Po przejrzeniu książki i kilku próbach gotowania, postanowiłam zajrzeć na bloga autorki, aby zobaczyć, co kieruje nią w tworzeniu przepisów bezglutenowych i bezcukrowych. O ile pomysł na jedzenie bez cukru uważam za świetny, bo nie jest on w żaden sposób do życia potrzebny, o tyle diety bezglutenowe, stosowane u osób bez celiakii, są dla mnie bezcelowe, a nawet pokuszę się o stwierdzenie, że szkodliwe. Gluten, według mnie nie jest szkodliwy, a jego unikanie, według najnowszych badań, niekorzystnie wpływa na organizm. Jednak przepisy z książki Rybarczyk spokojnie można modyfikować „pod siebie”, jeśli ktoś gluten toleruje i chce go jeść.
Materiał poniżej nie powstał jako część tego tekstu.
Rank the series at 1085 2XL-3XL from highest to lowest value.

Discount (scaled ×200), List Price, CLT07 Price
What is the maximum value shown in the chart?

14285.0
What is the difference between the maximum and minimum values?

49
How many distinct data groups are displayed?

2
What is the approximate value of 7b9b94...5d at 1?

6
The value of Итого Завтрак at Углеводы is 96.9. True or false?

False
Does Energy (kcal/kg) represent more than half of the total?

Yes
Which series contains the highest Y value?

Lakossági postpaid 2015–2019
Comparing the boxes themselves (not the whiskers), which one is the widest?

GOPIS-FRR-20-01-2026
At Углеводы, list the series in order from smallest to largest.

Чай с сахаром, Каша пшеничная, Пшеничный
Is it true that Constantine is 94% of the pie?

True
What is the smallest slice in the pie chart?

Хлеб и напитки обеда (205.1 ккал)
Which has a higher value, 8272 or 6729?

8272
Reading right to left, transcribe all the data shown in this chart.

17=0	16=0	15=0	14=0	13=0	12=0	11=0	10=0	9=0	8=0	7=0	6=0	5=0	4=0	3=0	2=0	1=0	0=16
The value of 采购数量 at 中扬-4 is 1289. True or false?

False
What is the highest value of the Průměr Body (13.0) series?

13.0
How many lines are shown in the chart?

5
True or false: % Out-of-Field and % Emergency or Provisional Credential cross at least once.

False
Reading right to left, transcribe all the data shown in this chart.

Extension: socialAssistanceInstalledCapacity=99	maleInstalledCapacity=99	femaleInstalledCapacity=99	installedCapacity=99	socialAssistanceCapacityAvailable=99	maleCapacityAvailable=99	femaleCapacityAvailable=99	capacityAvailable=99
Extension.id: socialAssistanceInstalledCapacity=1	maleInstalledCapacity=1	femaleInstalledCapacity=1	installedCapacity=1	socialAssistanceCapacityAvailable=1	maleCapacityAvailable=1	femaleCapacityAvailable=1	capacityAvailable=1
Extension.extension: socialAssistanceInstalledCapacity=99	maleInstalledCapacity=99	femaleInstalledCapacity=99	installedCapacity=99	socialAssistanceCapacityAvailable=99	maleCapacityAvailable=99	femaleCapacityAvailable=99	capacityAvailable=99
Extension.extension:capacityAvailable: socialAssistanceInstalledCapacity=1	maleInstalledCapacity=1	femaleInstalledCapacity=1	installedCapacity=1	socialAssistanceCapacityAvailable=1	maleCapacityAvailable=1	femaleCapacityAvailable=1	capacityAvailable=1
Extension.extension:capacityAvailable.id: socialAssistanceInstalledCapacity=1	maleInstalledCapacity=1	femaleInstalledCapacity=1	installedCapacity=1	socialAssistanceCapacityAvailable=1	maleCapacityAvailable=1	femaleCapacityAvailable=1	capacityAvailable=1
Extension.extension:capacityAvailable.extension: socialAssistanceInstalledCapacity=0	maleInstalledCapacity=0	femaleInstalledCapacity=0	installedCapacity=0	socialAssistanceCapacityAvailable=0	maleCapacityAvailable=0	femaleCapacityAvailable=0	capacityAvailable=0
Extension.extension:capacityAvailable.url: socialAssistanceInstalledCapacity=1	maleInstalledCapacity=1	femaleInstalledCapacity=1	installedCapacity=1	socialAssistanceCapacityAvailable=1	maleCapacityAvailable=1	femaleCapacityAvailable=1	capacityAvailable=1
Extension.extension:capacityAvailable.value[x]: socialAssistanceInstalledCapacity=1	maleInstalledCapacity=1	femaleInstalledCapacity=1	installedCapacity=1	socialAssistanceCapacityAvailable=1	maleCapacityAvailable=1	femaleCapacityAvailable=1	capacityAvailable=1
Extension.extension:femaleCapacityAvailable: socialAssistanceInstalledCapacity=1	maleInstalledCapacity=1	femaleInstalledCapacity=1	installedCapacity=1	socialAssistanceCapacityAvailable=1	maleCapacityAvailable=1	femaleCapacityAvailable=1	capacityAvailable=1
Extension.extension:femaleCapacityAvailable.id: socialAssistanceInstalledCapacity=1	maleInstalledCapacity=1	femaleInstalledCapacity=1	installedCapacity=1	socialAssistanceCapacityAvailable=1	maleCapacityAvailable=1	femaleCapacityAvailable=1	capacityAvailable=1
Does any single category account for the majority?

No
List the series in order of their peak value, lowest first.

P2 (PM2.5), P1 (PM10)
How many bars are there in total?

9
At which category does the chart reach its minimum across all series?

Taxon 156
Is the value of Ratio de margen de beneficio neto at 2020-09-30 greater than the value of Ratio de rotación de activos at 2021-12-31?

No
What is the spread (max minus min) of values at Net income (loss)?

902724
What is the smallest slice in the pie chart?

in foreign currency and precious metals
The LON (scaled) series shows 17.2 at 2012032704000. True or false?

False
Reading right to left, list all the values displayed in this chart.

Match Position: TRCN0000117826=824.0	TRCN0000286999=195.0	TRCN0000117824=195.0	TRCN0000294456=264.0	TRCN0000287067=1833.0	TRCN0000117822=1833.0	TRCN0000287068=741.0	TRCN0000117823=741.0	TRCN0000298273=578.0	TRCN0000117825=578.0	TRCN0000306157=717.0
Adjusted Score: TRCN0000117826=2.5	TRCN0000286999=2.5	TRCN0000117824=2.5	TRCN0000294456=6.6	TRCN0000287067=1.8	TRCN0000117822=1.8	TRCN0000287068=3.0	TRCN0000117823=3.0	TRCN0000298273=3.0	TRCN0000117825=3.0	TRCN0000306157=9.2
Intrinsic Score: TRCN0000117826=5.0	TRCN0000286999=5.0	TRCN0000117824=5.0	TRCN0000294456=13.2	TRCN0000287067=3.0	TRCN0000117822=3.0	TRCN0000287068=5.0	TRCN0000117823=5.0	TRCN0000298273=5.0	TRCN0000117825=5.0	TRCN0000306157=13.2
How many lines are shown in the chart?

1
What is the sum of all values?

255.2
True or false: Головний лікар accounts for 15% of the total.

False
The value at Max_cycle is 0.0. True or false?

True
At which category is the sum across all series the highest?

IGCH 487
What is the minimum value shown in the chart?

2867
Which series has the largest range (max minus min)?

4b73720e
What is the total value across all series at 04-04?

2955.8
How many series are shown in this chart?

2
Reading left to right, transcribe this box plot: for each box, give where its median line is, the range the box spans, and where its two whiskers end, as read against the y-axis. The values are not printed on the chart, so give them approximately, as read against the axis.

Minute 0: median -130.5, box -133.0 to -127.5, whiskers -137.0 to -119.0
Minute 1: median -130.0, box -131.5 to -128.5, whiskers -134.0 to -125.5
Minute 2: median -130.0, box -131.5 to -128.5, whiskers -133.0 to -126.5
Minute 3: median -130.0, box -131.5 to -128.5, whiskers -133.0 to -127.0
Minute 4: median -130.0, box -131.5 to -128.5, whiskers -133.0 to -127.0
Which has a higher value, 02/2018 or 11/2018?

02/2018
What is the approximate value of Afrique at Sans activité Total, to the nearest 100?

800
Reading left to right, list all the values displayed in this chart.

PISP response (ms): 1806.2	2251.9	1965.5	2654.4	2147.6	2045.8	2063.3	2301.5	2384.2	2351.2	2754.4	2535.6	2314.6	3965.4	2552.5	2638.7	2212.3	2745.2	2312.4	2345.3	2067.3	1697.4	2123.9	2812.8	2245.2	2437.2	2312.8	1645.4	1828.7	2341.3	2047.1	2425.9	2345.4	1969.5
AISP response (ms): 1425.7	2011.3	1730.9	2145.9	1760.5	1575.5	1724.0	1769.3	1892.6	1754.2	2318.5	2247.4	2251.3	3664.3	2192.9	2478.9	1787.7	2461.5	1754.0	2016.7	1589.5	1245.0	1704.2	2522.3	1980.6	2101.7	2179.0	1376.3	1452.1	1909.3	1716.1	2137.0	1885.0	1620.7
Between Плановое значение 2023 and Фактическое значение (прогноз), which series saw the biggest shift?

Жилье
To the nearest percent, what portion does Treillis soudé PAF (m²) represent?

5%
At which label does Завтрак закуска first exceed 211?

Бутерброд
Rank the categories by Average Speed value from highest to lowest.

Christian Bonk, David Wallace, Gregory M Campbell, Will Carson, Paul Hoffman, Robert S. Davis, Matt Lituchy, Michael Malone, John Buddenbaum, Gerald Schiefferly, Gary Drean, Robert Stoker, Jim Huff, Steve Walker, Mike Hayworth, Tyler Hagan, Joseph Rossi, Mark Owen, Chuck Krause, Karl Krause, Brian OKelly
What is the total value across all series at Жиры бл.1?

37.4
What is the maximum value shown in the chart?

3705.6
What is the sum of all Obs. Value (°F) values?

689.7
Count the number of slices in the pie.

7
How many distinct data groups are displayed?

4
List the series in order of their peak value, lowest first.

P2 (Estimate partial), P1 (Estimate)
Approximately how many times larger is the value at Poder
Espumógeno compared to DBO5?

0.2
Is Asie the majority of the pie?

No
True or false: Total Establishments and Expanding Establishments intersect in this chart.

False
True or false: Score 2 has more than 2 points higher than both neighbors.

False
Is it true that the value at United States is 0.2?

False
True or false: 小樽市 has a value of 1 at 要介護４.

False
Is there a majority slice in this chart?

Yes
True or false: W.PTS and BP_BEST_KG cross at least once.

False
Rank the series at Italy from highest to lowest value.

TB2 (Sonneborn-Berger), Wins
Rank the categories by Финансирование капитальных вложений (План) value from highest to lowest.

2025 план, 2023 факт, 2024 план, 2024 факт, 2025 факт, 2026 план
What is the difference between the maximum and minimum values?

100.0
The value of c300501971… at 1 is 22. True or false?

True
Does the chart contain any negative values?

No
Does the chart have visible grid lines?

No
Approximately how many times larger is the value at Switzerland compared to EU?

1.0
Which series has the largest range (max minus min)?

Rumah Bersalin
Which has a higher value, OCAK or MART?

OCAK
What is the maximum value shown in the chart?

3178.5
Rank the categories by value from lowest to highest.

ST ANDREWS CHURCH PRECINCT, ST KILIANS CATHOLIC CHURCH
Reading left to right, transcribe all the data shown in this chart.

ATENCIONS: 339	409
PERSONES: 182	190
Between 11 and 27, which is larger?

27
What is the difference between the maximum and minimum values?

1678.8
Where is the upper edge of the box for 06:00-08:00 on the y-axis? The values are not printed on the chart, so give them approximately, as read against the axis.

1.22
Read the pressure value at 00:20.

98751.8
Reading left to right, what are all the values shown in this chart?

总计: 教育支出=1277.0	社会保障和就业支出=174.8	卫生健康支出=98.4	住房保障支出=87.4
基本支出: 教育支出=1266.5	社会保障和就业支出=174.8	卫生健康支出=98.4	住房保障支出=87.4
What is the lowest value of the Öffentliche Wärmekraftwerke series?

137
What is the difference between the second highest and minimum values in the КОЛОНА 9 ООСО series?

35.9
Oprawa graficzna jest bardzo przyjemna dla oka. Każdy przepis zachęca również zdjęciem, co jest niewątpliwie plusem. Twarda okładka gwarantuje trwałość i odporność na atmosferę kuchenną. Bardzo przyjemna książka dla tych, którzy chcieliby zdrowo jeść, a na pewno fajna pozycja dla gotujących rodziców.